ABOUT THIS TASK. Reproduce each line from the records that holds "particular".
# # #
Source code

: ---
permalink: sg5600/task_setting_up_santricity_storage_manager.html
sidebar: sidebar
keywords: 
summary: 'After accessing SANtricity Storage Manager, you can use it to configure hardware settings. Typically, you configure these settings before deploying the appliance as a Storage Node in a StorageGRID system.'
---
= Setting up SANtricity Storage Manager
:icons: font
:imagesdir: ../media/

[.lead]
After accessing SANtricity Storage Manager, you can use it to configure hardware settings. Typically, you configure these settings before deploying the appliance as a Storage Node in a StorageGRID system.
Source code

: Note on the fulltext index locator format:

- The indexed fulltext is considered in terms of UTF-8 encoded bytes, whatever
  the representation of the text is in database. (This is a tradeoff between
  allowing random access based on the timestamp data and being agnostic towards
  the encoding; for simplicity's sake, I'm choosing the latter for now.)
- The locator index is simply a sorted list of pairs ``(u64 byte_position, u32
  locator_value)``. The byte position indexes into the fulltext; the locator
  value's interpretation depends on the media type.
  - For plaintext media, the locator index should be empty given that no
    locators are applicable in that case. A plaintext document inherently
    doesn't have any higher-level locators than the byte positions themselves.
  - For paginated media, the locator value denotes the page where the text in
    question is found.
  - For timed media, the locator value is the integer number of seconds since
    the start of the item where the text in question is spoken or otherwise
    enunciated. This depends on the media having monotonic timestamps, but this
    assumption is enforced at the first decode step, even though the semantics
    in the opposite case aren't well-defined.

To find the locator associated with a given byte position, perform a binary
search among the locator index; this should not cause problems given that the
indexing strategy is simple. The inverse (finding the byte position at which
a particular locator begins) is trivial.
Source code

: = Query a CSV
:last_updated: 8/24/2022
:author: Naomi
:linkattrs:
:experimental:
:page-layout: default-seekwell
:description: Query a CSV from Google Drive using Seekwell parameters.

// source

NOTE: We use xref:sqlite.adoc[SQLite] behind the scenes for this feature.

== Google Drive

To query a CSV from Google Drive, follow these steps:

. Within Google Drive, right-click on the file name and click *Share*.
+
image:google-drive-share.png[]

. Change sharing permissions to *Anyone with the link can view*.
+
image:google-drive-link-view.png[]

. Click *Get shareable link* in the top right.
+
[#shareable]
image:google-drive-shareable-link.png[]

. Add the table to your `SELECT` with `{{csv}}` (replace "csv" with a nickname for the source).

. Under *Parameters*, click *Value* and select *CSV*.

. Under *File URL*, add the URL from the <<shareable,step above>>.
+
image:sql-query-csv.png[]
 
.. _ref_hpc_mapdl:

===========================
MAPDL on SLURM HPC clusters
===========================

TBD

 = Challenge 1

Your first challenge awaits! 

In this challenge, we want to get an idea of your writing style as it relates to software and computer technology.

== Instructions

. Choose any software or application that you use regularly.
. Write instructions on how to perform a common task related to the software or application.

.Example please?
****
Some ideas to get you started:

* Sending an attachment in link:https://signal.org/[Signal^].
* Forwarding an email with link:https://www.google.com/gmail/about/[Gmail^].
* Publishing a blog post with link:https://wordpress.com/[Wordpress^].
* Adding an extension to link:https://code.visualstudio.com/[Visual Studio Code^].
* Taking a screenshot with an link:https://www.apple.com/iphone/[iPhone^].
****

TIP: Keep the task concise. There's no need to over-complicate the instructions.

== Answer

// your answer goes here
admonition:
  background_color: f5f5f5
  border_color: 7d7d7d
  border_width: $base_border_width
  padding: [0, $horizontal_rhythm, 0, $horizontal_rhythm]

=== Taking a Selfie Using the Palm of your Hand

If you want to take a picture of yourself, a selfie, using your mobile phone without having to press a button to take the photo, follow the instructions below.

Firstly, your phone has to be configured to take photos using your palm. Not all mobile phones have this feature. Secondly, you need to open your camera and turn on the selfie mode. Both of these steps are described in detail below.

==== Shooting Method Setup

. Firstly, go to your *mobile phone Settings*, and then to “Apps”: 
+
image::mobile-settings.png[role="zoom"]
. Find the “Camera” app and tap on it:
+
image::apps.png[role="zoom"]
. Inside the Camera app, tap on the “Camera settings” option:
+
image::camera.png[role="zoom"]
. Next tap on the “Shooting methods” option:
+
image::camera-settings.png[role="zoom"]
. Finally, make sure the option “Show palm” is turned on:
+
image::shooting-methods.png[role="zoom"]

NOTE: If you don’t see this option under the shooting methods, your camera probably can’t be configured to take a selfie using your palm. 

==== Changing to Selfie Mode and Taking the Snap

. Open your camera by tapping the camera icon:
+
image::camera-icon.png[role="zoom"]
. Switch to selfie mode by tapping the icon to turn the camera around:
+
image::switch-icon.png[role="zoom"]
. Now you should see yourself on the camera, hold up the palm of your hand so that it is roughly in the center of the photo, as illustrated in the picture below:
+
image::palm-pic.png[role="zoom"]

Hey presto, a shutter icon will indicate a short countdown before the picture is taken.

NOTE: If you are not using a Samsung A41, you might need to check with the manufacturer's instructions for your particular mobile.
# # #
FINAL ANSWER.
a particular locator begins) is trivial.
NOTE: If you are not using a Samsung A41, you might need to check with the manufacturer's instructions for your particular mobile.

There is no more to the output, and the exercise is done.